Of course, online digital archives of newspapers are no longer uncommon.
For instance, you can recover some quite interesting and valuable archival material (much of it with a strong Canadian-history bent) at paperofrecord.com, which has a similar resource of scanned, searchable replicas of old newspapers from around the world.
That site, though, does not have the same degree of database sophistication as the Times site, and does not operate at the same compendious scale.
I am certain that I, for one, am likely to lay waste to a good number of recreational and writing-related hours mining the gems out of this Times archive.
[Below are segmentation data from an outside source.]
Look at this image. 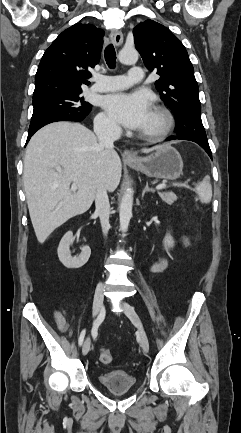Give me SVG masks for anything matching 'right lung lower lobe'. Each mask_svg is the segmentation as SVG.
<instances>
[{
	"label": "right lung lower lobe",
	"instance_id": "98d812e1",
	"mask_svg": "<svg viewBox=\"0 0 241 433\" xmlns=\"http://www.w3.org/2000/svg\"><path fill=\"white\" fill-rule=\"evenodd\" d=\"M87 116V115H86ZM86 116H71V115H63V116H59L56 118H53L43 124H41L40 126H38L37 128L31 130L28 132V137H27V141L26 143H28V141L30 140L31 136L37 131L39 130L41 127L52 123V122H57V121H75V122H80L82 121Z\"/></svg>",
	"mask_w": 241,
	"mask_h": 433
}]
</instances>
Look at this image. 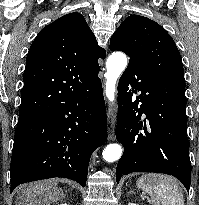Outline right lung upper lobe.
<instances>
[{
    "label": "right lung upper lobe",
    "instance_id": "obj_1",
    "mask_svg": "<svg viewBox=\"0 0 199 205\" xmlns=\"http://www.w3.org/2000/svg\"><path fill=\"white\" fill-rule=\"evenodd\" d=\"M99 47L84 17L66 14L44 27L26 58L19 121L34 117L98 78Z\"/></svg>",
    "mask_w": 199,
    "mask_h": 205
}]
</instances>
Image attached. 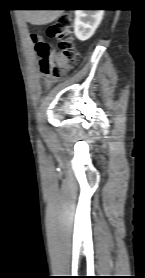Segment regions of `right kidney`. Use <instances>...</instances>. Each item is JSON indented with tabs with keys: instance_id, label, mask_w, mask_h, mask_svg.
<instances>
[{
	"instance_id": "obj_1",
	"label": "right kidney",
	"mask_w": 145,
	"mask_h": 278,
	"mask_svg": "<svg viewBox=\"0 0 145 278\" xmlns=\"http://www.w3.org/2000/svg\"><path fill=\"white\" fill-rule=\"evenodd\" d=\"M104 10H75L74 33L81 40L94 34L103 18Z\"/></svg>"
}]
</instances>
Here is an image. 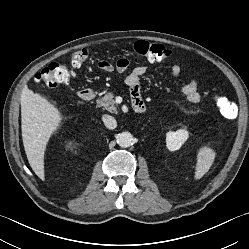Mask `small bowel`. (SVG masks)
Here are the masks:
<instances>
[{"label":"small bowel","instance_id":"1","mask_svg":"<svg viewBox=\"0 0 249 249\" xmlns=\"http://www.w3.org/2000/svg\"><path fill=\"white\" fill-rule=\"evenodd\" d=\"M128 67L129 61L126 58H121L116 63V69L120 73L125 72ZM98 69L102 72H110L113 70V66L108 61H100L98 63ZM145 72L146 68L144 66H137L126 77V83L130 87L133 100L140 98V81ZM171 74L174 77H178L181 74V66L178 63H174L171 66ZM181 92L190 103H197L202 97L198 82L194 79L184 85L181 88Z\"/></svg>","mask_w":249,"mask_h":249}]
</instances>
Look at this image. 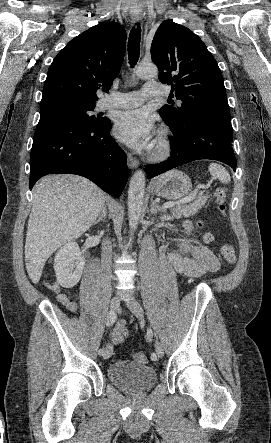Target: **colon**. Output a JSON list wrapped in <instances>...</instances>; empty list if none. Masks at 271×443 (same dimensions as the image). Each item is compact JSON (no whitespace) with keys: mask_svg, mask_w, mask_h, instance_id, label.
<instances>
[{"mask_svg":"<svg viewBox=\"0 0 271 443\" xmlns=\"http://www.w3.org/2000/svg\"><path fill=\"white\" fill-rule=\"evenodd\" d=\"M215 201L217 204V208L220 211V213L222 215L225 214V203L227 200V192L225 188H218L215 190ZM206 240L208 242L212 241V236L211 235H207L206 236ZM221 255L224 258V260L228 263V264H235L236 263V254H235V250L234 248L230 245V244H224L221 247ZM134 359L135 361L139 362V363H146L148 361V357L146 354L138 352L134 354Z\"/></svg>","mask_w":271,"mask_h":443,"instance_id":"1","label":"colon"}]
</instances>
And, though I have not been able to find out when, if and how much the Times is likely to charge after this current period of free trial expires, I am likely to buy a subscription to the service, too, when the time comes.
Certainly, an effort of this size and complexity must have cost the London Times a good deal of money, and I am not about to begrudge it some fair return on the investment.
What the Times has done — and what, with any luck, other newspapers of similar longevity and quality will do, too — is open up a whole new value proposition for their enterprise.
In a world where paper-based news publications are either dying out or migrating to the web, some long-established publications will have a commercial advantage in marketing the historical importance of their product, over and above its value as news of the day.
The value of the archives — for which, in my judgment, newspapers have every right to charge fair market value — may be just the financial cash cow they need to continue operating as purveyors of contemporary news.
Because yesterday’s news sooner or later turns into the stuff of history and, as such, stuff we are ready to pay for again.
So try it out. Even if you don’t agree that this kind of information should have cash value, you can enjoy it, at least for now, for nothing at all.
Rick Steele is a technology junkie who lives in Whitehorse.